Doch in der Berliner Regierungskoalition gilt das weiter als unvorstellbar. Juncker setzt allerdings nach: "Wir müssen eine kluge europäische Lösung finden, die beide Interessen berücksichtigt", sagte er mit Blick auf die enormen Zinskosten der Problemländer. Aus der Union kommen aber wieder einmal die üblichen Töne. "Indiskutabel" sei der Vorschlag, erklärte stellvertretende CDU/CSU-Fraktionsvorsitzende Michael Fuchs: "Das bisherige Bail-Out-Verbot für Defizitsünder darf nicht durch Euro-Bonds umgangen werden." Doch was bitte macht der Rettungsschirm?

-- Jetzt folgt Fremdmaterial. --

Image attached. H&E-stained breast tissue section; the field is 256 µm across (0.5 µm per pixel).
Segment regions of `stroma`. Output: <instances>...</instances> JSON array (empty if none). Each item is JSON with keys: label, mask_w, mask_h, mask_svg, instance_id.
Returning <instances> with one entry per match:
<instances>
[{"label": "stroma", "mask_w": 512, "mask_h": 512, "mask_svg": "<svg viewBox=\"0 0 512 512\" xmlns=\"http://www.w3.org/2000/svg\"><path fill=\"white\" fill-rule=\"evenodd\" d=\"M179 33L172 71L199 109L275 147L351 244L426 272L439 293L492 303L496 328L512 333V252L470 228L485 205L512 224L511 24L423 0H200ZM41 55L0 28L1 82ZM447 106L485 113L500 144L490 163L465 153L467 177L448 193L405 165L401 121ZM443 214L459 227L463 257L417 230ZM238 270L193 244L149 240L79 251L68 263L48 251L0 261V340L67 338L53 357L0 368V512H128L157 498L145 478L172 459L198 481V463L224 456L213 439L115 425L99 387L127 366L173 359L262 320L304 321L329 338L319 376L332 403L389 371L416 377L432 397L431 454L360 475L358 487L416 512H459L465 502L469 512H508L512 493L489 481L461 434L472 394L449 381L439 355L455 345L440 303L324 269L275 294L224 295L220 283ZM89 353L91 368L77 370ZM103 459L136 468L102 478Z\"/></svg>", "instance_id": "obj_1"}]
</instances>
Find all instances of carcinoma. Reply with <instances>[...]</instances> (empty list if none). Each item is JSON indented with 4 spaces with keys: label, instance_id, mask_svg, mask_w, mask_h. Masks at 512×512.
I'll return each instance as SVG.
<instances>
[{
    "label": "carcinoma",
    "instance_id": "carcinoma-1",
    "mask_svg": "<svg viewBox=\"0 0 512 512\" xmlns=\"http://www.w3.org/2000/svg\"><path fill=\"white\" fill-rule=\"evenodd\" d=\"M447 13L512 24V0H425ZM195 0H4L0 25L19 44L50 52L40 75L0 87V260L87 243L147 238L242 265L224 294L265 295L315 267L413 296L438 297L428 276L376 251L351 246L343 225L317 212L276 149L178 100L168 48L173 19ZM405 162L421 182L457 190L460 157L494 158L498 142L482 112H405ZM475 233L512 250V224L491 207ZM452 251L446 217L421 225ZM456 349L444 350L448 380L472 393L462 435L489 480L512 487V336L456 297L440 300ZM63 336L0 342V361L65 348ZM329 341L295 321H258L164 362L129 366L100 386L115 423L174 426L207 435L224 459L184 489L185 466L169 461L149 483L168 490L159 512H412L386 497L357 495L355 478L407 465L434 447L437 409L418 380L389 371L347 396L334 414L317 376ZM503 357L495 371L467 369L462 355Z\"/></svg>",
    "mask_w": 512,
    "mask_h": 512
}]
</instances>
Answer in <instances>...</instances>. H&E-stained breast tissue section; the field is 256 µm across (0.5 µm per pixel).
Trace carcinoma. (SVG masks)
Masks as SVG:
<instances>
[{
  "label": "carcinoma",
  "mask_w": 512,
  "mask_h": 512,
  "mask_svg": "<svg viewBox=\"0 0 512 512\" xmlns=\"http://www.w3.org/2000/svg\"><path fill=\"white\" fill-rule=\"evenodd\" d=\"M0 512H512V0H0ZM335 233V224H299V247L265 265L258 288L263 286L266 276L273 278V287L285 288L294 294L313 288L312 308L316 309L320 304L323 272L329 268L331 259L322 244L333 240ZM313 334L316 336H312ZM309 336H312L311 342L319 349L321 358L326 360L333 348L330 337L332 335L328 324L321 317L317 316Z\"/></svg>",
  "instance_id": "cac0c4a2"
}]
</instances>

Auf einem ähnlichen Niveau bewegt sich auch die FDP. "Es darf nicht sein, dass fehlende Haushaltsdisziplin belohnt und eine verantwortungsvolle Konsolidierung bestraft wird", sagte der wirtschaftspolitische Sprecher der FDP-Fraktion, Joachim Pfeiffer. Entweder weiß er es nicht besser oder er knüpft populistisch an die unsägliche Debatte um angeblich faule Griechen an. Es soll hier also auch noch einmal für die FDP erwähnt werden, dass die Lage in Irland deshalb so ist, wie sie ist, weil viele Milliarden in Banken versenkt werden.